So are you going to get an electrician to do this or are you going to do it yourself? If you're getting an electrician to do it, they could run 6/3 MC cable or some other 75C wiring method; that has an ampacity of 65A and you could protect it with a 60A breaker. That would let you set a small 60A subpanel in the garage to feed multiple receptacles.
If you are doing it yourself, you probably want to stick with NM cable with its 60C ampacity. Cost-wise you'd be best off using 6/2 NM (the EVSE doesn't use a neutral, running it is a waste of copper), a 6-50 plug and receptacle (or hardwire the EVSE), and then maybe one 12/3 NM for a MWBC with two receptacles on it, one on each leg. Although maybe the MWBC would be too much complexity, you could just run one 12/2 NM for a single 20 amp circuit with a 5-15 duplex receptacle on it.

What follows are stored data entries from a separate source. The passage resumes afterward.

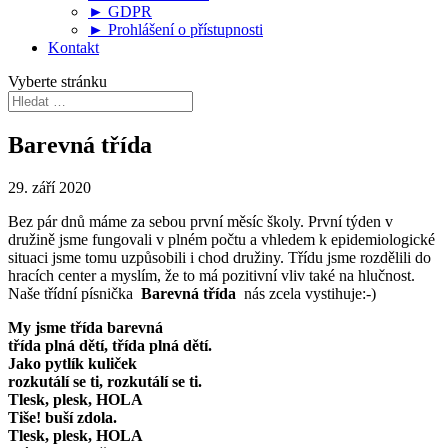
► GDPR
► Prohlášení o přístupnosti
Kontakt
Vyberte stránku
Barevná třída
29. září 2020
Bez pár dnů máme za sebou první měsíc školy. První týden v
družině jsme fungovali v plném počtu a vhledem k epidemiologické
situaci jsme tomu uzpůsobili i chod družiny. Třídu jsme rozdělili do
hracích center a myslím, že to má pozitivní vliv také na hlučnost.
Naše třídní písnička
Barevná třída
nás zcela vystihuje:-)
My jsme třída barevná
třída plná dětí, třída plná dětí.
Jako pytlík kuliček
rozkutálí se ti, rozkutálí se ti.
Tlesk, plesk, HOLA
Tiše! buší zdola.
Tlesk, plesk, HOLA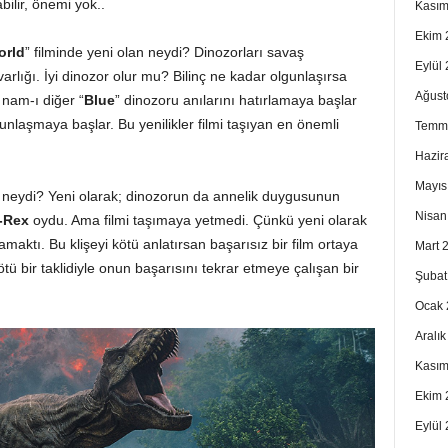
bilir, önemi yok..
Kasım
Ekim 
orld
” filminde yeni olan neydi? Dinozorları savaş
Eylül
arlığı. İyi dinozor olur mu? Bilinç ne kadar olgunlaşırsa
Ağust
 nam-ı diğer “
Blue
” dinozoru anılarını hatırlamaya başlar
unlaşmaya başlar. Bu yenilikler filmi taşıyan en önemli
Temm
Hazir
Mayıs
an neydi? Yeni olarak; dinozorun da annelik duygusunun
Nisan
-Rex
oydu. Ama filmi taşımaya yetmedi. Çünkü yeni olarak
amaktı. Bu klişeyi kötü anlatırsan başarısız bir film ortaya
Mart 
kötü bir taklidiyle onun başarısını tekrar etmeye çalışan bir
Şubat
Ocak 
Aralı
Kasım
Ekim 
Eylül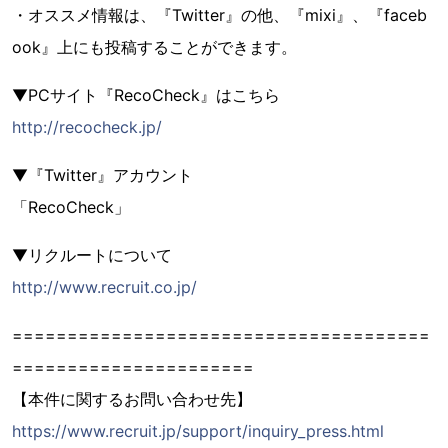
・オススメ情報は、『Twitter』の他、『mixi』、『faceb
ook』上にも投稿することができます。
▼PCサイト『RecoCheck』はこちら
http://recocheck.jp/
▼『Twitter』アカウント
「RecoCheck」
▼リクルートについて
http://www.recruit.co.jp/
======================================
======================
【本件に関するお問い合わせ先】
https://www.recruit.jp/support/inquiry_press.html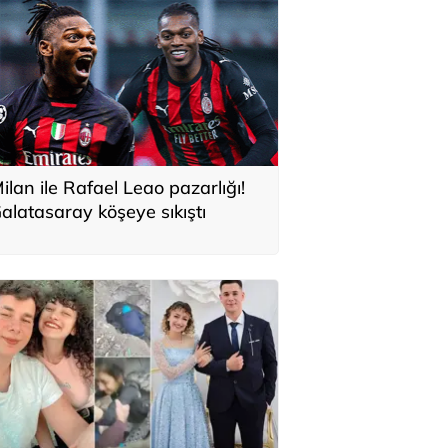
ilan ile Rafael Leao pazarlığı!
alatasaray köşeye sıkıştı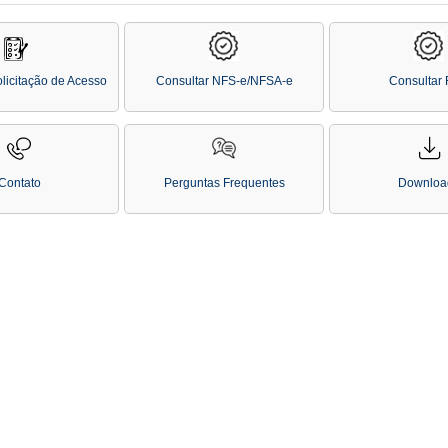
licitação de Acesso
Consultar NFS-e/NFSA-e
Consultar
Contato
Perguntas Frequentes
Downloa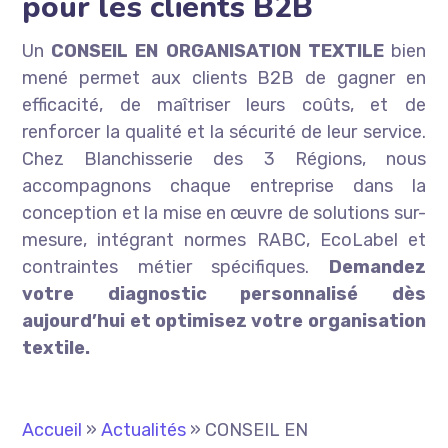
pour les clients B2B
Un
CONSEIL EN ORGANISATION TEXTILE
bien
mené permet aux clients B2B de gagner en
efficacité, de maîtriser leurs coûts, et de
renforcer la qualité et la sécurité de leur service.
Chez Blanchisserie des 3 Régions, nous
accompagnons chaque entreprise dans la
conception et la mise en œuvre de solutions sur-
mesure, intégrant normes RABC, EcoLabel et
contraintes métier spécifiques.
Demandez
votre diagnostic personnalisé dès
aujourd’hui et optimisez votre organisation
textile.
Accueil
»
Actualités
»
CONSEIL EN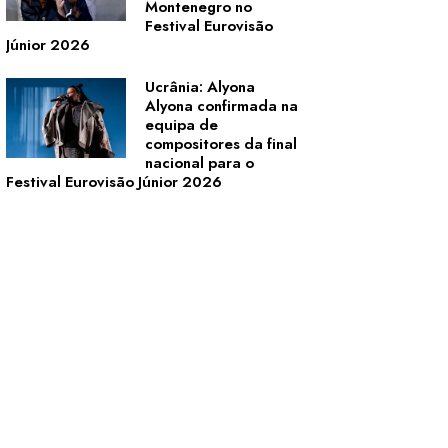
Montenegro no
Festival Eurovisão
Júnior 2026
Ucrânia: Alyona
Alyona confirmada na
equipa de
compositores da final
nacional para o
Festival Eurovisão Júnior 2026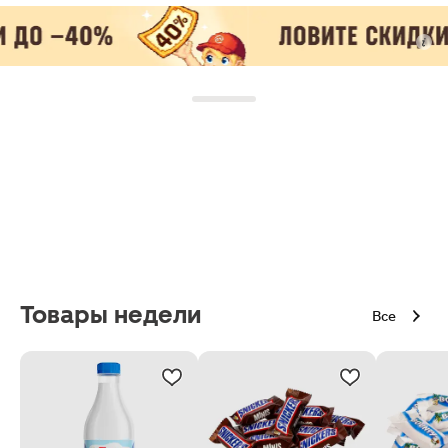
Товары недели
Все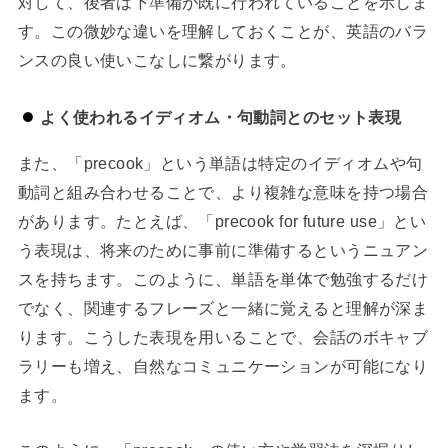
対して、後者は下準備が既に行われていることを示しま
す。この微妙な違いを理解しておくことが、英語のバラ
ンスの良い使いこなしに繋がります。
よく使われるイディオム・句動詞とのセット表現
また、「precook」という単語は特定のイディオムや句
動詞と組み合わせることで、より複雑な意味を持つ場合
があります。たとえば、「precook for future use」とい
う表現は、将来のために事前に準備するというニュアン
スを持ちます。このように、単語を単体で勉強するだけ
でなく、関連するフレーズと一緒に覚えると理解が深ま
ります。こうした表現を用いることで、会話のボキャブ
ラリーも増え、自然なコミュニケーションが可能になり
ます。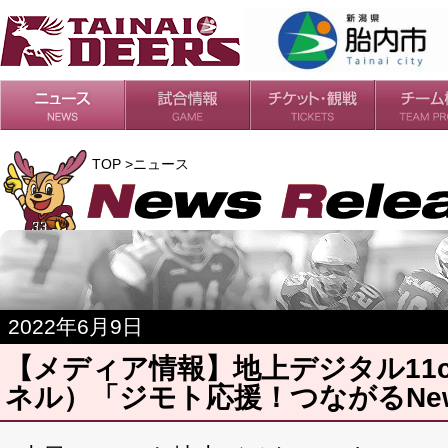
日程・結果
シーズンの流れ
チケット
会場・アクセス
ルールガイド
チームの歴
過去の成績
TOP >ニュース
2022年6月9日
【メディア情報】地上デジタル11c
ネル）「ジモト応援！つながるNe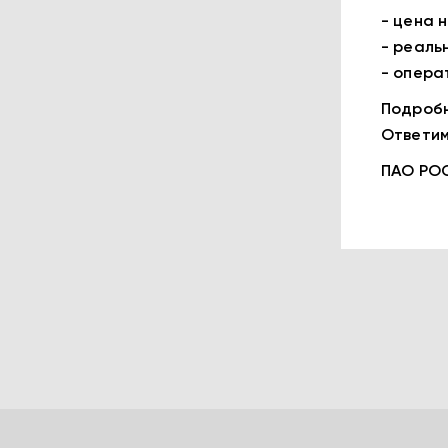
- цена 
- реаль
- опера
Подробн
Ответим
ПАО РО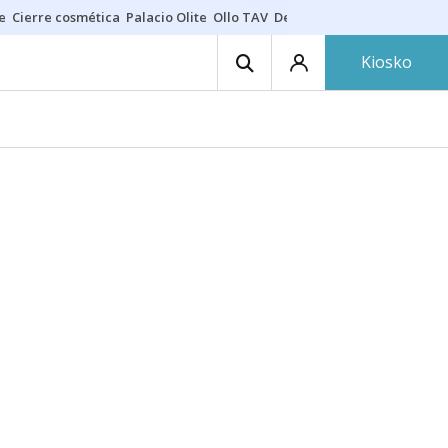
e
Cierre cosmética
Palacio Olite
Ollo TAV
Derrama vecinos
Kiosko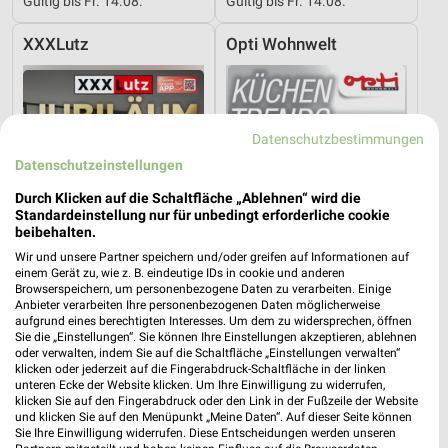
Gültig bis Fr. 14.08.
Gültig bis Fr. 14.08.
XXXLutz
Opti Wohnwelt
Datenschutzbestimmungen
Datenschutzeinstellungen
Durch Klicken auf die Schaltfläche „Ablehnen“ wird die
Standardeinstellung nur für unbedingt erforderliche cookie
beibehalten.
Wir und unsere Partner speichern und/oder greifen auf Informationen auf
einem Gerät zu, wie z. B. eindeutige IDs in cookie und anderen
Browserspeichern, um personenbezogene Daten zu verarbeiten. Einige
Anbieter verarbeiten Ihre personenbezogenen Daten möglicherweise
aufgrund eines berechtigten Interesses. Um dem zu widersprechen, öffnen
Sie die „Einstellungen“. Sie können Ihre Einstellungen akzeptieren, ablehnen
22,8 km
21,2 km
oder verwalten, indem Sie auf die Schaltfläche „Einstellungen verwalten“
Angebote ab 08.08.
Küchentrends
klicken oder jederzeit auf die Fingerabdruck-Schaltfläche in der linken
Gültig bis Fr. 14.08.
Gültig bis Mi. 30.09.
unteren Ecke der Website klicken. Um Ihre Einwilligung zu widerrufen,
klicken Sie auf den Fingerabdruck oder den Link in der Fußzeile der Website
und klicken Sie auf den Menüpunkt „Meine Daten“. Auf dieser Seite können
XXXLutz
XXXLutz
Sie Ihre Einwilligung widerrufen. Diese Entscheidungen werden unseren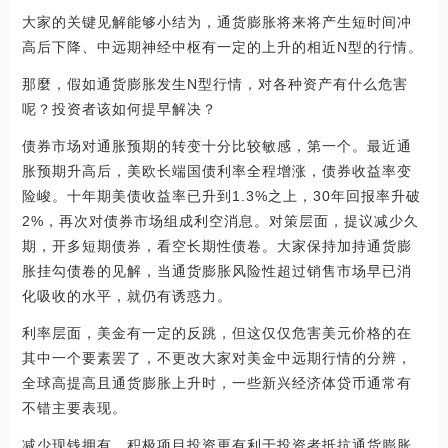
大家的关键见解能够小结为，通货膨胀将来将产生短时间冲
高后下降、中远期神经中枢有一定的上升的相近N型的行情。
那麼，假如通货膨胀发生N型行情，对各种资产有什么危害
呢？投资者该如何提早解决？
债券市场对通胀预期的转变十分比较敏感，第一个。最近通
胀预期升高后，美欧长端国债利率全程增涨，债券收益率变
险峻。十年期美债收益率已升到1.3%之上，30年回报率升破
2%，再次对债券市场组成利空消息。对策层面，提议减少久
期，开多短期债券，看空长期性债卷。大家保持加持通货膨
胀挂勾债卷的见解，当通货膨胀风险性超过销售市场早已消
化吸收的水平，就仍有诱惑力。
利率层面，美金有一定的反跳，但这仅仅危害美元价格的在
其中一个要素罢了，不更改大家对美金中远期行情的分辨，
全球高提高且通货膨胀上升时，一些新兴经济体贷币通常有
不错主要表现。
减少现钱拥有，积极项目投资更有利于投资者抵抗通货膨胀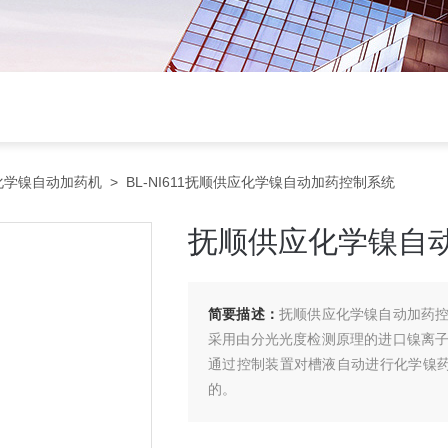
化学镍自动加药机
> BL-NI611抚顺供应化学镍自动加药控制系统
抚顺供应化学镍自
简要描述：
抚顺供应化学镍自动加药
采用由分光光度检测原理的进口镍离
通过控制装置对槽液自动进行化学镍药
的。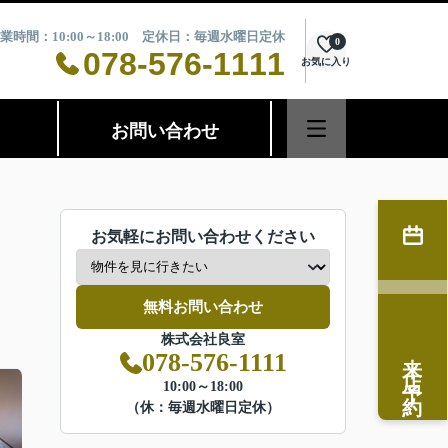
業時間：10:00～18:00 定休日：毎週水曜日定休
0
078-576-1111
お気に入り
お問い合わせ
お気軽にお問い合わせください
無料お問い合わせ
株式会社良室
来店予約
078-576-1111
10:00～18:00
（休：毎週水曜日定休）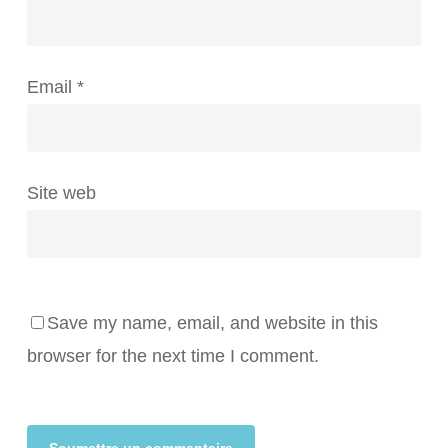
Email
*
Site web
Save my name, email, and website in this
browser for the next time I comment.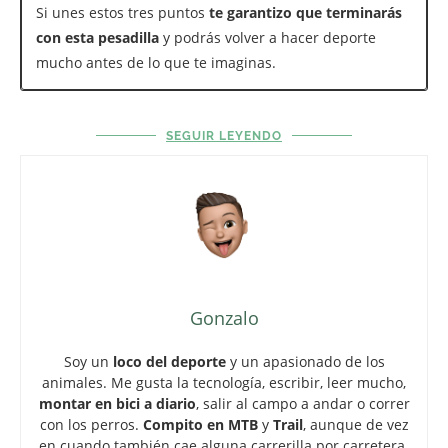
Si unes estos tres puntos
te garantizo que terminarás
con esta pesadilla
y podrás volver a hacer deporte
mucho antes de lo que te imaginas.
SEGUIR LEYENDO
Gonzalo
Soy un
loco del deporte
y un apasionado de los
animales. Me gusta la tecnología, escribir, leer mucho,
montar en bici a diario
, salir al campo a andar o correr
con los perros.
Compito en MTB
y
Trail
, aunque de vez
en cuando también cae alguna carrerilla por carretera.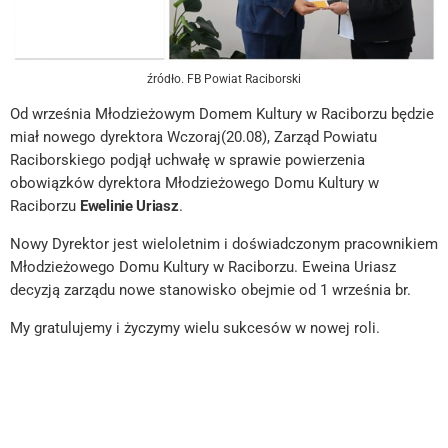
źródło. FB Powiat Raciborski
Od września Młodzieżowym Domem Kultury w Raciborzu będzie
miał nowego dyrektora Wczoraj(20.08), Zarząd Powiatu
Raciborskiego podjął uchwałę w sprawie powierzenia
obowiązków dyrektora Młodzieżowego Domu Kultury w
Raciborzu
Ewelinie Uriasz
.
Nowy Dyrektor jest wieloletnim i doświadczonym pracownikiem
Młodzieżowego Domu Kultury w Raciborzu. Eweina Uriasz
decyzją zarządu nowe stanowisko obejmie od 1 września br.
My gratulujemy i życzymy wielu sukcesów w nowej roli.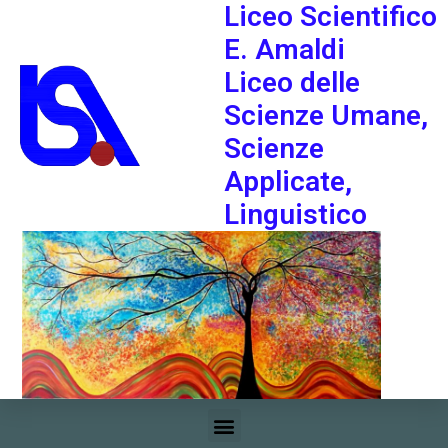
Liceo Scientifico
E. Amaldi
Liceo delle
Scienze Umane,
Scienze
Applicate,
Linguistico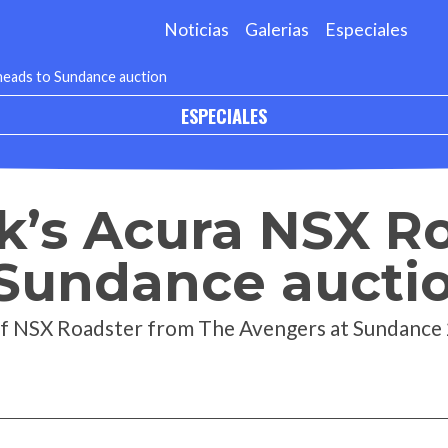
Noticias
Galerias
Especiales
heads to Sundance auction
ESPECIALES
k’s Acura NSX R
 Sundance aucti
ff NSX Roadster from The Avengers at Sundance 2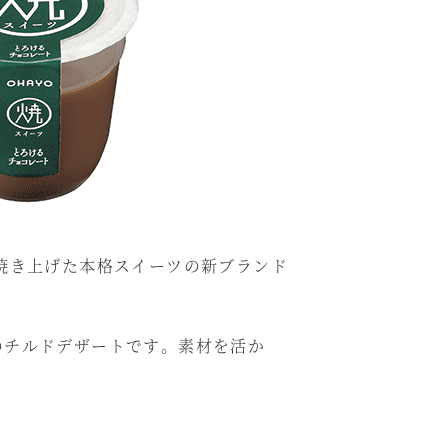
焼き上げた本格スイーツの新ブランド
チルドデザートです。素材を活か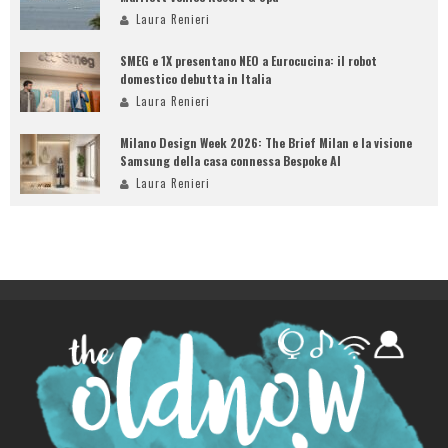
Laura Renieri
SMEG e 1X presentano NEO a Eurocucina: il robot
domestico debutta in Italia
Laura Renieri
Milano Design Week 2026: The Brief Milan e la visione
Samsung della casa connessa Bespoke AI
Laura Renieri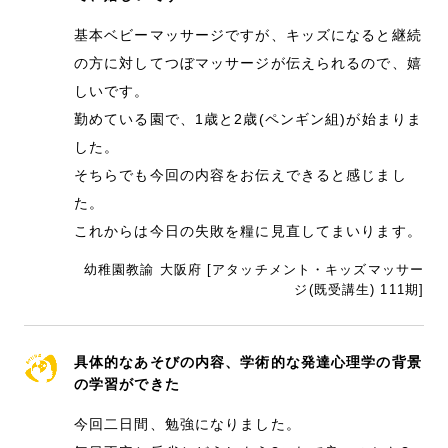
基本ベビーマッサージですが、キッズになると継続
の方に対してつぼマッサージが伝えられるので、嬉
しいです。
勤めている園で、1歳と2歳(ペンギン組)が始まりま
した。
そちらでも今回の内容をお伝えできると感じまし
た。
これからは今日の失敗を糧に見直してまいります。
幼稚園教諭 大阪府 [アタッチメント・キッズマッサー
ジ(既受講生) 111期]
具体的なあそびの内容、学術的な発達心理学の背景
の学習ができた
今回二日間、勉強になりました。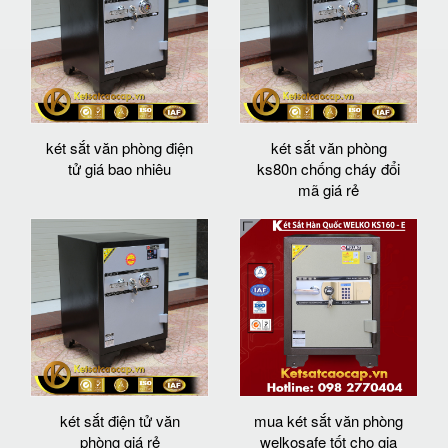
két sắt văn phòng điện
két sắt văn phòng
tử giá bao nhiêu
ks80n chống cháy đổi
mã giá rẻ
két sắt điện tử văn
mua két sắt văn phòng
phòng giá rẻ
welkosafe tốt cho gia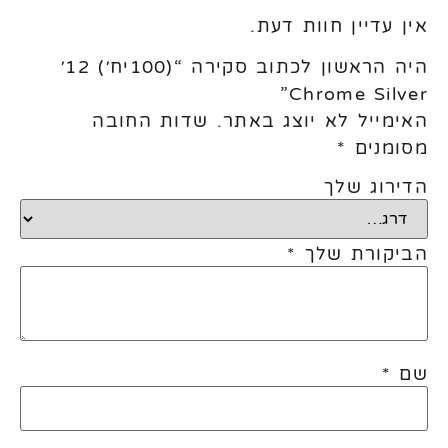
אין עדיין חוות דעת.
היה הראשון לכתוב סקירה “(100יח׳) 12׳
Chrome Silver”
האימייל לא יוצג באתר.
שדות החובה
מסומנים
*
הדירוג שלך
הביקורת שלך
*
שם
*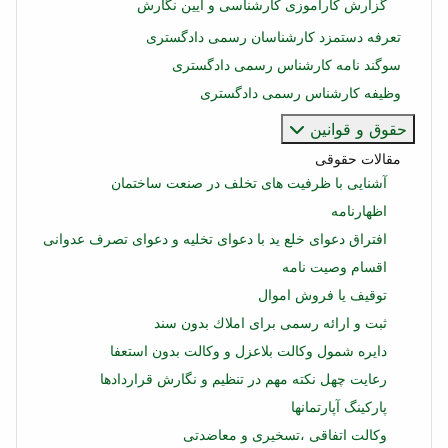
گزارش کارآموزی کارشناسی و آیین نگارش
تعرفه دستمزد کارشناسان رسمی دادگستری
سوگند نامه کارشناس رسمی دادگستری
وظیفه کارشناس رسمی دادگستری
حقوق و قوانین
مقالات حقوقی
آشنایی با ظرفیت های تخلف در صنعت ساختمان
اظهارنامه
افتراق دعوای خلع ید با دعوای تخلیه و دعوای تصرف عدوانی
اقسام وصیت نامه
توقیف یا فروش اموال
ثبت و ارائه رسمی برای املاك بدون سند
دایره شمول وکالت بلاعزل و وکالت بدون استعفا
رعایت چهل نکته مهم در تنظیم و نگارش قراردادها
پاركینگ آپارتمانها
وکالت اتفاقی ،تسخیری و معاضدتی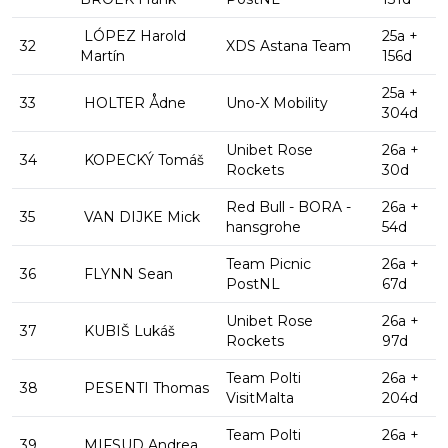
LÓPEZ Harold
25a +
32
XDS Astana Team
Martín
156d
25a +
33
HOLTER Ådne
Uno-X Mobility
304d
Unibet Rose
26a +
34
KOPECKÝ Tomáš
Rockets
30d
Red Bull - BORA -
26a +
35
VAN DIJKE Mick
hansgrohe
54d
Team Picnic
26a +
36
FLYNN Sean
PostNL
67d
Unibet Rose
26a +
37
KUBIŠ Lukáš
Rockets
97d
Team Polti
26a +
38
PESENTI Thomas
VisitMalta
204d
Team Polti
26a +
39
MIFSUD Andrea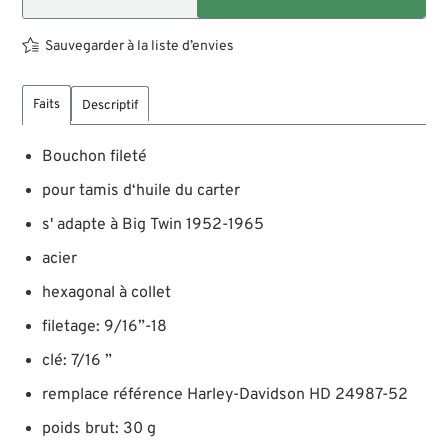
Sauvegarder à la liste d’envies
Faits
Descriptif
Bouchon fileté
pour tamis d‘huile du carter
s' adapte à Big Twin 1952-1965
acier
hexagonal à collet
filetage: 9/16”-18
clé: 7/16 ”
remplace référence Harley-Davidson HD 24987-52
poids brut: 30 g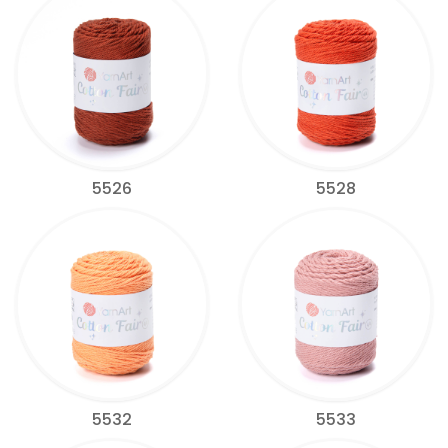
5526
5528
5532
5533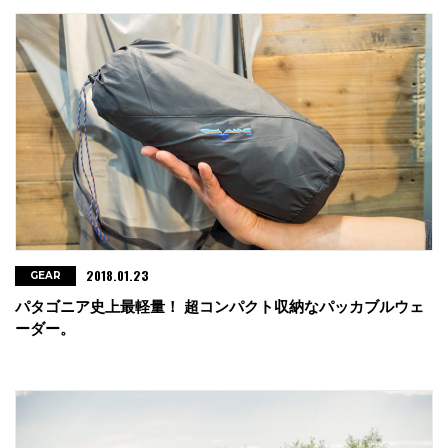
2018.01.23
GEAR
パタゴニア史上最軽量！ 超コンパクト収納なパッカブルウェ
ーダー。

As to the OP, if you're going to the trouble to run the 6/2 (or 6/3) NM that distance, the marginal labor to also run the 12/2 (or 12/3) NM would not be great. Probably a good idea. As to code issues, if you use a single PVC chase for both cables (I suggest upsizing to 1-1/4" PVC for ease of installation), you'll have to derate the cables for bundling. But the way the numbers work out, that has no impact, see below for details.
Derating: NM cable is limited to the 60C ampacity for conductors, which for #6 Cu is 55A, and for #12 Cu is 20A. [And #12 is also limited for most circuits by the small conductor rule to a 20A breaker.] However, NM actually has 90C conductors inside of it, and for derating purposes you're allowed to take advantage of that. The 90C ampacity for #6 Cu is 75A, and for #12 Cu is 30A. The derating factor for 4-6 current carrying conductors is 80%, so the derated ampacities are 60A for the #6 Cu and 24A for the #12 Cu. These are both still greater than the 60C ampacities, so there is no net reduction in ampacity for the bundling.